Thursday, September 24, 2015

Intel SGX: The Death of MPC?

An earlier version of post contained errors about the signing of binaries. Thanks to Guillaume Scerri for pointing them out.

On the first day of the summer school on secure and trustworthy computing, considerable time was dedicated to speakers from Intel talking about security-related CPU features. SGX is an upcoming such feature. Even though the introduction seemed to be more directed towards programmers rather than security researchers or even cryptographers, I was left with the following insights.

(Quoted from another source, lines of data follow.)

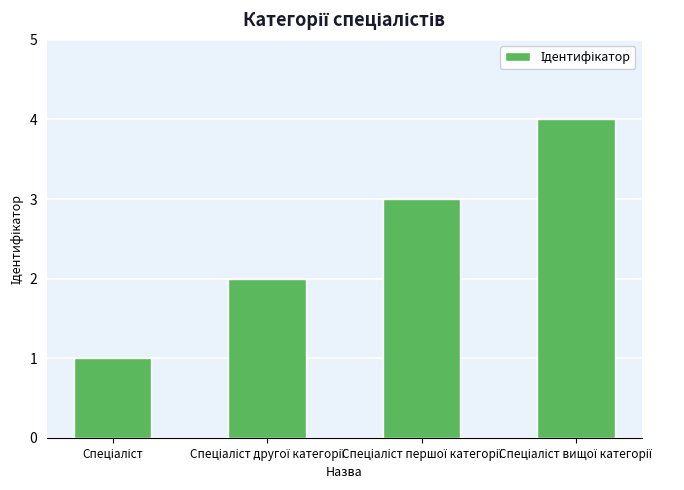

How many data points are less than 3?

2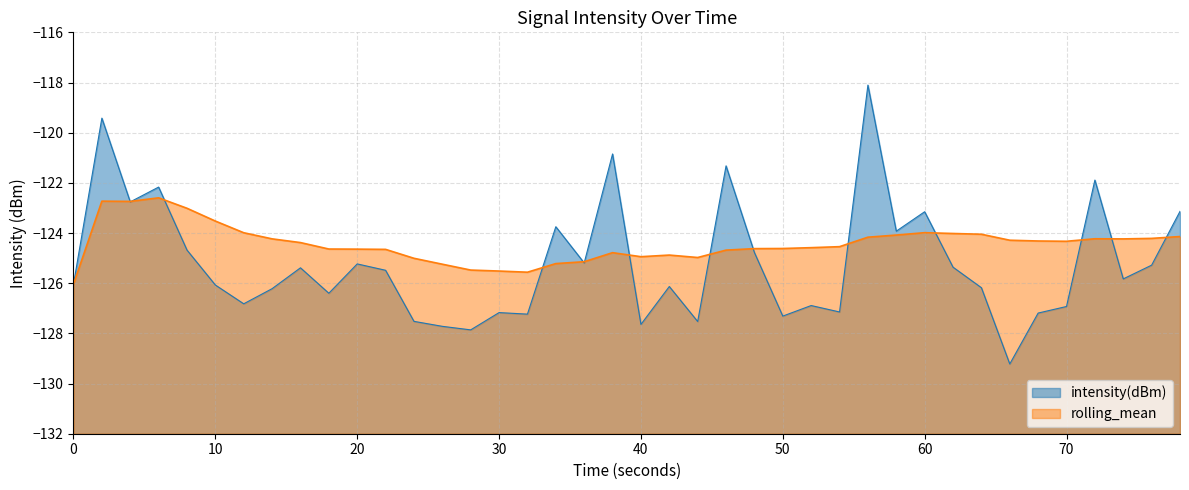

Which series has the largest range (max minus min)?

intensity(dBm)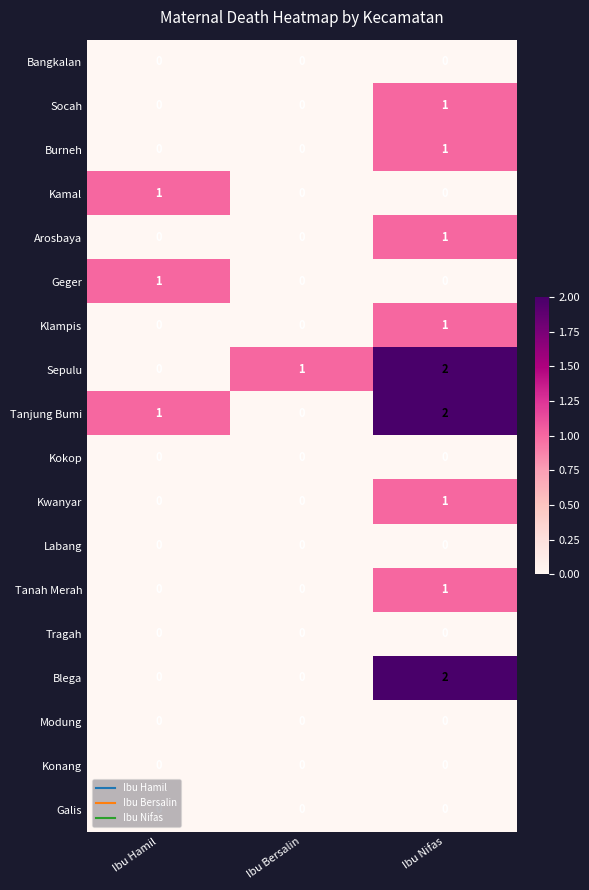

Is the value of Modung at Ibu Hamil greater than the value of Kwanyar at Ibu Nifas?

No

The core idea of SGX is to obscure the memory of an application from the operating system. Motivated by possible flaws in the OS, the applications themselves are separated from the OS. This is achieved by encrypting the application's memory using a key generated by the CPU, which never leaves the CPU. It is unclear to me whether SGX will hide memory access patterns of the application. However, this probably can be achieved using oblivious RAM within the application. Furthermore, I/O will be still be controlled by the OS, thus leaving the possibility of keylogging etc.

In order to convince a remote party that the binary is indeed running on SGX, processors will contain a private key to sign the binary being executed, with the corresponding public key being provided by the manufacturer. It is not clear whether the private key will be global or per CPU. A private key in the CPU would make it easy to also have the binaries encrypted, but it seems that this is not planned at the moment.

With SGX, Intel obviously targets cloud applications in an attempt to restrict the cloud provider's access to data in the cloud. Since there are no processors with SGX yet, it is hard to estimate the cost and the feasibility for SGX on mobile processors. However, if SGX eventually comes to mobile processors, rooting or jail-breaking becomes somewhat useless because the power of the OS will be restricted. This could be seen as another step of an evolution that went from proprietary software computing locally on personal data to personal data being held in the cloud. With SGX available on all processors, an app provider could exercise almost complete control over all cloud and mobile instances of the app, given the trustworthiness of the processor manufacturer. As a result, apps might effectively become black boxes with all interfaces defined by the app provider.

The second talk on SGX suggested its use as a replacement for multiparty computation as follows: The parties agree on a piece of software executing the computation. The software is then run using SGX and generates a public key, which the parties use to encrypt their inputs. After running the computation, the software only outputs the previously agreed results to the parties. One can argue that the security should be similar to the security of MPC because one has to trust the processor to execute the local computation correctly and without leakage to the adversary. Therefore, one might as well trust the processor with SGX to execute the software correctly while preserving confidentiality by encrypting the memory. However, this scheme introduces the CPU manufacturer as a third party possibly knowing the private key, which is used to confirm that the software runs on SGX. The manufacturer is inherently trusted not to collude with any party. More concisely, one might ask: You trust your CPU. Do you also trust the manufacturer?